API Key Policies | Resource Principal Policies |
---|---|
Allow group <group_name> to use functions-family in compartment <compartment_name> |
Allow any-user to use functions-family in compartment <compartment_name> where all {request.principal.id='<analytics_instance_ocid>'} |
Allow group <group_name> to read buckets in compartment <compartment_name> |
Allow any-user to read buckets in compartment <compartment_name> where all {request.principal.id='<analytics_instance_ocid>'} |
Allow group <group_name> to manage objects in compartment <compartment_name> where target.bucket.name='<staging_bucket_name>' |
Allow any-user to manage objects in compartment <compartment_name> where all {request.principal.id='<analytics_instance_ocid>', target.bucket.name='<staging_bucket_name>'} |
Allow group <group_name> to read objectstorage-namespaces in tenancy |
Allow any-user to read objectstorage-namespaces in tenancy where all {request.principal.id='<analytics_instance_ocid>'} |
Dynamic Group Policy | Description |
---|---|
Allow dynamic-group <dynamic_group> to manage objects in compartment <compartment_name> where target.bucket.name='<staging_bucket_name>' |
Provides access to staging bucket for the dynamic group. |
Example matching rule: <dynamic_group>.{resource.type = 'fnfunc', resource.compartment.id = '<compartment_ocid>'}
, where <compartment_ocid>
is the Oracle Cloud ID of the compartment that contains the functions.

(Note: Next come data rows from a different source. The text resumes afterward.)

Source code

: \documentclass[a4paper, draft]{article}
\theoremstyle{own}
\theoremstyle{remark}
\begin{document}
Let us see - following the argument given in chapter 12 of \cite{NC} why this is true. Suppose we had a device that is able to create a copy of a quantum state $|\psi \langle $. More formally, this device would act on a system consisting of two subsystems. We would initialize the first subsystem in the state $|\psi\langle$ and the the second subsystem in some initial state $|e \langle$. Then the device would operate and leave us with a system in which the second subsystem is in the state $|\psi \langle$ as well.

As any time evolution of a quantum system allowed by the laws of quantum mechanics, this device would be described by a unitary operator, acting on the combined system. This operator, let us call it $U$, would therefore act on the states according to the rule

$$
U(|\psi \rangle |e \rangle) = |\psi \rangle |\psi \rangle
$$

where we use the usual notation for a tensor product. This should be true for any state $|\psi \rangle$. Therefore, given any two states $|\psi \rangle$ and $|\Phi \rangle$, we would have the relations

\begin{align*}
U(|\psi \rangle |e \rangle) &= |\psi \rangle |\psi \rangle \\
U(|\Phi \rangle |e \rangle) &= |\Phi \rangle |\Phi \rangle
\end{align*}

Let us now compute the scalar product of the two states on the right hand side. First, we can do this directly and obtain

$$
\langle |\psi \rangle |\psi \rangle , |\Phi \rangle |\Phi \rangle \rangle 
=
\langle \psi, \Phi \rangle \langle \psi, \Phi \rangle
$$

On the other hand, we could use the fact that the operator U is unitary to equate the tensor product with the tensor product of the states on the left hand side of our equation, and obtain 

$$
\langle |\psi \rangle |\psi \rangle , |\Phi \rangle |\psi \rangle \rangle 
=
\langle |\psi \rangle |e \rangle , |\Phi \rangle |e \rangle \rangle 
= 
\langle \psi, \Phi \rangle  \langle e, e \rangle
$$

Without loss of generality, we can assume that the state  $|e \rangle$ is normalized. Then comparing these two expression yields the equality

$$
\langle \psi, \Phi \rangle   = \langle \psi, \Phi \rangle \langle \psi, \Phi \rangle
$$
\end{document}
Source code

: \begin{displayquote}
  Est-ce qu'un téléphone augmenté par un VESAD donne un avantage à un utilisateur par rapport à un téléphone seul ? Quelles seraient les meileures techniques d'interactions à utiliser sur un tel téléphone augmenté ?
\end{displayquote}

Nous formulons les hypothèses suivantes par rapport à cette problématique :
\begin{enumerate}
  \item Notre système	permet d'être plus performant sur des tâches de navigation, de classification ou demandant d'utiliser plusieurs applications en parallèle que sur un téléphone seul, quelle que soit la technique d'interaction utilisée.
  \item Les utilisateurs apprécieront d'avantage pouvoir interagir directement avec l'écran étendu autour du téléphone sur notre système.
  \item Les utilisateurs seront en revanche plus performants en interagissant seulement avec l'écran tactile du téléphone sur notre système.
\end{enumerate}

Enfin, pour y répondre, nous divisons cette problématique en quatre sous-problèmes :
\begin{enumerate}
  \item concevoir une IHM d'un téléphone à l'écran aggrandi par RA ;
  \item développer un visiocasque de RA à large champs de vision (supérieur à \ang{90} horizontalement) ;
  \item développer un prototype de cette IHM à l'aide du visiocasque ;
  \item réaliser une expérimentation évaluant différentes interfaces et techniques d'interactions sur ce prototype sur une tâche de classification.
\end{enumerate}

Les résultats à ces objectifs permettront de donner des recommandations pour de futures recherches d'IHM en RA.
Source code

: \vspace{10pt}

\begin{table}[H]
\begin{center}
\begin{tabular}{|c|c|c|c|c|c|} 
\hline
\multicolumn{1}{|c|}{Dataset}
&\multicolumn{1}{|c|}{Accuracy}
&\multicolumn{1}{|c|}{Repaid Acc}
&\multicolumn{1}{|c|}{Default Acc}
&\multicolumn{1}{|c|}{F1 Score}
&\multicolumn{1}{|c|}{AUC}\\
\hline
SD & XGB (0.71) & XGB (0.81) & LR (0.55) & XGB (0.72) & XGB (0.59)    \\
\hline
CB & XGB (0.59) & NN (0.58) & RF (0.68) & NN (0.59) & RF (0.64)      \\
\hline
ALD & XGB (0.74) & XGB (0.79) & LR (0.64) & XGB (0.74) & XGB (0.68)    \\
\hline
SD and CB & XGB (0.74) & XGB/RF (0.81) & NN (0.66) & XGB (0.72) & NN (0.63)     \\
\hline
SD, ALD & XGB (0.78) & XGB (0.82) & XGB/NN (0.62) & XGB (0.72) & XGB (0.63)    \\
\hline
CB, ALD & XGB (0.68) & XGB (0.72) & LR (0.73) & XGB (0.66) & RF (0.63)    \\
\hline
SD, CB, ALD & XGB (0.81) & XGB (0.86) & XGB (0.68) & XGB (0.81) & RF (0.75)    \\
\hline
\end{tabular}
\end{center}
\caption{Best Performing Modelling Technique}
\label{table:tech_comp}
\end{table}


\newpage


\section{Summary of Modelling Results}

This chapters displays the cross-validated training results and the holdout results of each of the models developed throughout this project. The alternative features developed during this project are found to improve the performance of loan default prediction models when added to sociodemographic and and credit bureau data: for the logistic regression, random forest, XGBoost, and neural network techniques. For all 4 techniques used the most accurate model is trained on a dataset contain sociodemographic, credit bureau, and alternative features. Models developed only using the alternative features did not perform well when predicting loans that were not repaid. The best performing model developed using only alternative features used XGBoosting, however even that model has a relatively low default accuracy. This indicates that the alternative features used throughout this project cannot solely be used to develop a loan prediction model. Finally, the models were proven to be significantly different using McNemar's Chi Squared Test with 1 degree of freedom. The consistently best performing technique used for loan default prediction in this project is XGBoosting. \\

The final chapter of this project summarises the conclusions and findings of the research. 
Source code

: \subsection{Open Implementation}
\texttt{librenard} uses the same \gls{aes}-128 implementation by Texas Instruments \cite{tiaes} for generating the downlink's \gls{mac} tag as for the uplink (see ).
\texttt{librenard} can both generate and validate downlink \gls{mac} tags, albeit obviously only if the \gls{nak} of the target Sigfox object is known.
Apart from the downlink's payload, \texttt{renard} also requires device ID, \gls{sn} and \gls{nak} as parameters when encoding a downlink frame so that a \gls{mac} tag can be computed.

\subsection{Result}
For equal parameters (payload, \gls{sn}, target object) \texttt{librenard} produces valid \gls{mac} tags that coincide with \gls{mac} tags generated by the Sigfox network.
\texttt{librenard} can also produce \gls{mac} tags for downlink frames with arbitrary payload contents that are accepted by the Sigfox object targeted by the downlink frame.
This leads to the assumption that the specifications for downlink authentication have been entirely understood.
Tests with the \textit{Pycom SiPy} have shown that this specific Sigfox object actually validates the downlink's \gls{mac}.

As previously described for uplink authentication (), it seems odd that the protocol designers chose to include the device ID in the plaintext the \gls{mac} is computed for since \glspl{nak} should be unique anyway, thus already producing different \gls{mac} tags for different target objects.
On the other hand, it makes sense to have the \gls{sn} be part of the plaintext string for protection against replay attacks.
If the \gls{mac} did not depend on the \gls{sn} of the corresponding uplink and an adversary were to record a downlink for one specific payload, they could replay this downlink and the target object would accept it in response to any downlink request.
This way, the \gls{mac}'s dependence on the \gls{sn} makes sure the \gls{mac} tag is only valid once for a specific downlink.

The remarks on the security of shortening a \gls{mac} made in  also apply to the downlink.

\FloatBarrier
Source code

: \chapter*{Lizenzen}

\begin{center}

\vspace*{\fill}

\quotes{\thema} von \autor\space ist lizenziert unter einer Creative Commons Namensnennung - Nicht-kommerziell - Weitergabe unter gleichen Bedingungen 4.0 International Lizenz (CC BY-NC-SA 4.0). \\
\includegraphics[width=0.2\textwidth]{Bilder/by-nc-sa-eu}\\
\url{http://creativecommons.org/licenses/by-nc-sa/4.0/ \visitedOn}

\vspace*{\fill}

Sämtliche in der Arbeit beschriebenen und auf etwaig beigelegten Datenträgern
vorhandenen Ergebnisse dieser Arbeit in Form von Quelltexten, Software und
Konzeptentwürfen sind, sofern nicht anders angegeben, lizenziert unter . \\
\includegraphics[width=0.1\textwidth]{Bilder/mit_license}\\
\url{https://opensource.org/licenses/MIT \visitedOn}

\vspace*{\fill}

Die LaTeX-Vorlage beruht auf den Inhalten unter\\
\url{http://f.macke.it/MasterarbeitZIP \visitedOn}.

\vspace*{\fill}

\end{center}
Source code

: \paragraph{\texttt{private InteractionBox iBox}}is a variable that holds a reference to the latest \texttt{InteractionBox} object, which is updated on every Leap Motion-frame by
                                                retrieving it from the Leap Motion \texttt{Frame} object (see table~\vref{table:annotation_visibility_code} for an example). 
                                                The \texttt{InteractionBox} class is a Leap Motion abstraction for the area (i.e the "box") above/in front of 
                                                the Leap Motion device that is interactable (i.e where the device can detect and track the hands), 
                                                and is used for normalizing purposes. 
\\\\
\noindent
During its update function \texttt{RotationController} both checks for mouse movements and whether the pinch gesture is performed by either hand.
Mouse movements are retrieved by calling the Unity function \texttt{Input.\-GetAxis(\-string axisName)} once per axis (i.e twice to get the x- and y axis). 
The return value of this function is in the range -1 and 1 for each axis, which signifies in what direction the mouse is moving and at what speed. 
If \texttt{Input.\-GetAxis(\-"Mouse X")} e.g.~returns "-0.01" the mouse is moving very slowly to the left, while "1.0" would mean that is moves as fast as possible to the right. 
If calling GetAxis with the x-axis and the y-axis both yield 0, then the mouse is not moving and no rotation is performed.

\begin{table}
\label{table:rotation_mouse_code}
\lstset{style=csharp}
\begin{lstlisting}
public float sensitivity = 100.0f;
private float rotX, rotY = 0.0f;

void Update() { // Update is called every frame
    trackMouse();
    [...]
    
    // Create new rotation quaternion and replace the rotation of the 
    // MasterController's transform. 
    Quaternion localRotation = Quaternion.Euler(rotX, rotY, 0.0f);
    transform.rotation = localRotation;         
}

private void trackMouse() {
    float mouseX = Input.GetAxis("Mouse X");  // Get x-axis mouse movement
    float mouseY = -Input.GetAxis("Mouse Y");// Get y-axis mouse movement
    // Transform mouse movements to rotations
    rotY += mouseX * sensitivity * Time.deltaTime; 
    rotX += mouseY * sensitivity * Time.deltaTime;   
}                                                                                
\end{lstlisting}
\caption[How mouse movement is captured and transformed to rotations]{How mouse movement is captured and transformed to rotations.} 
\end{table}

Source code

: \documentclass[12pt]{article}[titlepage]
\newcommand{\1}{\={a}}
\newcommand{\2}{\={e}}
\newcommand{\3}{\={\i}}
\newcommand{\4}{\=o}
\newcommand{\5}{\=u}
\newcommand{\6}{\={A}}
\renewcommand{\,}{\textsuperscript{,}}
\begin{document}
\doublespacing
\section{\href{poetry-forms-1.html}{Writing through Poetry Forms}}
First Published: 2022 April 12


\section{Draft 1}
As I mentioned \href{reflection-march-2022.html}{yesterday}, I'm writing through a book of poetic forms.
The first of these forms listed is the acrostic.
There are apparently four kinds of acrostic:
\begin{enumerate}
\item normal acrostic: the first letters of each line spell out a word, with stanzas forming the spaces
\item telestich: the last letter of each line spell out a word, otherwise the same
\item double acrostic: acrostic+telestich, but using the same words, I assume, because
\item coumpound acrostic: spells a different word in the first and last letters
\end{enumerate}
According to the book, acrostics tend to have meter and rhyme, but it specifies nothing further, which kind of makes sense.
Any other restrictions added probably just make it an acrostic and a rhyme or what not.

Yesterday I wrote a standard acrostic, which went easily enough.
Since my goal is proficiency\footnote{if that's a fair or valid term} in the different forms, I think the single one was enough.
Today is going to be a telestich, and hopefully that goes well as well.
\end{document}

Typical Workflow for Transforming Data Using OCI Functions
Follow these high-level tasks in the order listed below to transform data in Oracle Analytics using OCI functions.
Task | Description | More Information |
---|---|---|
Create functions in OCI (requires functions developer privileges) |
In your OCI tenancy, create your functions, and make sure that they comply with the prerequisites specified for use with Oracle Analytics. |
|
Assign OCI policies | Make sure that you have the required OCI policies for connecting using API key or resource principal. | Policies Required to Integrate OCI Functions with Oracle Analytics |
Connect Oracle Analytics to your OCI tenancy (requires admin or DV author privileges) | In Oracle Analytics, create a connection to your OCI tenancy. |
Create a Connection to Your Oracle Cloud Infrastructure Tenancy |
Register OCI functions in Oracle Analytics (requires admin or DV author privileges) | In Oracle Analytics, register your OCI functions so that you can call them from data flows. | |
Transform your data using the OCI functions (requires admin or DV author privileges) | Create a data flow, and use the Apply Custom Script step to invoke an OCI function. |
Register OCI Functions in Oracle Analytics
Register OCI functions in Oracle Analytics so that you can use them in data flows to transform data. For example, you might register a language conversion function so that data analysts can convert English text into Spanish or German.